Most of what is written about the one-child policy is at an academic level. I stand on the shoulders of really smart people like Susan Greenhalgh at Harvard. She has a great body of work that looked at the origins of the one-child policy and how it involved defense scientists. There’s also the new generation of demographers, people like Wang Feng who famously called the one-child policy a greater disaster than the Cultural Revolution. There were economists like James Liang—in his day job the CEO of Ctrip—who wrote about the impact on the economy. There’s a famous book written by Valerie Hudson and Andrea M. den Boer that speculates on whether China’s future state will be more muscular and aggressive because of the bare branches issue. I wrap all this research up with stories about what it’s like to be in a gender imbalanced society. So I do things like go for mass dating and visit single men in their homes. This is meant for the general reader.

How can we reconcile the positive and negative consequences of the one-child policy?

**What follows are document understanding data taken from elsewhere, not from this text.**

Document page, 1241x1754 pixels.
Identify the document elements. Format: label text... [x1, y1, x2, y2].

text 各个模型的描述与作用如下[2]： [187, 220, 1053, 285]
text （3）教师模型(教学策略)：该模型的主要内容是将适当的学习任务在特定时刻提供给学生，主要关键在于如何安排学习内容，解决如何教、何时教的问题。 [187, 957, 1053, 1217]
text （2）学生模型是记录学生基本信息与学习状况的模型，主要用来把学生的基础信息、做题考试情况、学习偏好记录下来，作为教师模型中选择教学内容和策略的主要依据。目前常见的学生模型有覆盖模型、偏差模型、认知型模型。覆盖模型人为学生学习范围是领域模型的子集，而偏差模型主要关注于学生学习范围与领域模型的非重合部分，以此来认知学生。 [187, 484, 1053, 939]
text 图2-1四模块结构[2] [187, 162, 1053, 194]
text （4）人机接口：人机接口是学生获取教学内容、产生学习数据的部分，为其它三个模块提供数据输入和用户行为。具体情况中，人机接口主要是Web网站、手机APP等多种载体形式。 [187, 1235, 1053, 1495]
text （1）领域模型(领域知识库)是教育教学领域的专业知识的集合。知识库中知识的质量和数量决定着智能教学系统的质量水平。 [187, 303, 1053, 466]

For instance, the policy has led to a significant gender imbalance and forced abortions in China, but some suggest it helped skirt the perils of overpopulation.

I think there were some redeeming qualities. But at the same time I’m astonished by the number of people who don’t know much about the policy and have come to erroneous conclusions. One of the big overarching myths is that the one-child policy helped China economically and helped the world ecologically and environmentally. Maybe it did a little bit, but the question is: Could this have been done better? There’s an assumption around the policy that it was the be-all-and-end-all to rein in the world’s largest population, when it’s very clear that many of China’s neighbors managed to do precisely that thing without having to resort to anything as drastic or coercive as the one-child policy. If those methods had been adhered to, then we certainly wouldn’t see the demographic disaster that China is now engaged in, where you have a too-old, too-male, and too-few population looming ahead.

China announced a two-child policy last year amid concerns over its graying population. Is the relaxation of population policy coming too late? 

The very fact that China has shifted to a two-child policy, and will probably lift all restrictions down the line, is a strong indication that things need to change. They’ve switched tack to the point of encouraging people to have children, but almost no modern country has been able to reverse this trend. Perhaps France has stabilized at two children per family, but that’s only after spending a huge amount to do so: packages on maternity benefits, free schooling, and so on. No country has a solution that China would be interested in emulating, suggesting that China is going to be on its own. Certainly, I am of the camp that it is too little, too late. Even if you do galvanize the country into producing more babies, it takes 20 years on average for these babies to grow into workers. This means there’s no altering the course for the next 20 to 25 years.

Now what else can be done along the scale? China has not historically been very open to immigration; it is a very Han-based culture. They announced an overseas Chinese card as a way of making it more attractive for overseas Chinese to move to China, but those numbers alone will not suffice. They need a whole package to inspire people to have children, while struggling with a population of retirees bigger than all of Europe, with all the attendant issues. The question is: Where is the money going to be allocated and how much?

Having studied the long-term transformations under China’s one-child policy and urbanization campaigns, what is the next major story or slow-burning trend on your radar?

For a long time, the story was China’s rise. A lot of people were almost too enthusiastic, in the direction of, “China’s going to take over the world!” Now is the beginning of the slide: China’s decline, China’s collapse, China’s slowdown. Maybe the caution there is not to go too much in the other direction, until we see more signs.